町屋手拭を販売している永楽屋のサイトにこのような手拭が紹介されている。なかなか叙情あるではないか。


都市景観の悪者の代名詞のようになっている京都タワー。新しい京都駅建設の時にはとにかく何でも良いから京都タワーが隠れるようにしてくれ!などという声があったとか。
しかし、あらためて目の当たりにした京都タワー。そんなに言うほど悪くはないんじゃなかろうか。

↓夕暮れの京都タワー、これに引きつけられない者はいない(写真はウィキペディアより)


京都タワーの設計者山田守という建築家である。この建築家は知らなかったのだが、調べてみれば調べてみるほど興味深い作品(しかも有名な)を手がけている。

山田守は逓信省関係の建築物、取水所、道路橋、鉄橋、電波塔などの公共施設を数多く手がけてきた。
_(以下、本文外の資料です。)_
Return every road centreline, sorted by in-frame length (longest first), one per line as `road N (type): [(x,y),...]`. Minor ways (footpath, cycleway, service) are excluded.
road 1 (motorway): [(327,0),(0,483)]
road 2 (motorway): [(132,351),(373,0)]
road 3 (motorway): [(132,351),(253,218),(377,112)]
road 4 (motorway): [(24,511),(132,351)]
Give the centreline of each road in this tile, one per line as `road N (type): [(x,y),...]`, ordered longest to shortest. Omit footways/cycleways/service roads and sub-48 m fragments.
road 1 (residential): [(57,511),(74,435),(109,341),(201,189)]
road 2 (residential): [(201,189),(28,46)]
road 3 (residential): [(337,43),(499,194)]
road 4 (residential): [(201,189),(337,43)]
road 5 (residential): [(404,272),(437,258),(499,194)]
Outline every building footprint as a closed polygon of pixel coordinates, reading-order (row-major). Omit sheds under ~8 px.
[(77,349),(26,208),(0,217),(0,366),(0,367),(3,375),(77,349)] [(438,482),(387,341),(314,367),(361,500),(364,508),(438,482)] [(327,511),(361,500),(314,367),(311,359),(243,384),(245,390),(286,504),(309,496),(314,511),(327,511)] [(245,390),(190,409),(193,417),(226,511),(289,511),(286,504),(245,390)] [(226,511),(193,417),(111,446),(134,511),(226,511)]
これらは僕が勝手に呼んでいる「機能する建築」の部類に入る。
東京人には武道館、聖橋、永代橋など、お馴染みのものが多い。


山田守建築事務所HPより

旧東京厚生年金病院 1953
長沢浄水場 1957
京都タワービル 1964
東海大学湘南校舎 19621967

逓信省というのは国力に直結するインフラを取り扱ってきた。「逓」は宿駅制度の駅逓から、「信」は電信からとられている。情報、物資の輸送が物理的な世界から、電気通信という仮想的な世界へ移り変わる時代の変わり目。ハイテクな価値観への転換期でもあったにちがいない。それゆえか意外な(コイルやアンテナを思わせる工学的な)曲線によるモダンな意匠の建物が多い。長沢浄水場は特撮マニアの間では有名なロケ地でもあったそうだ。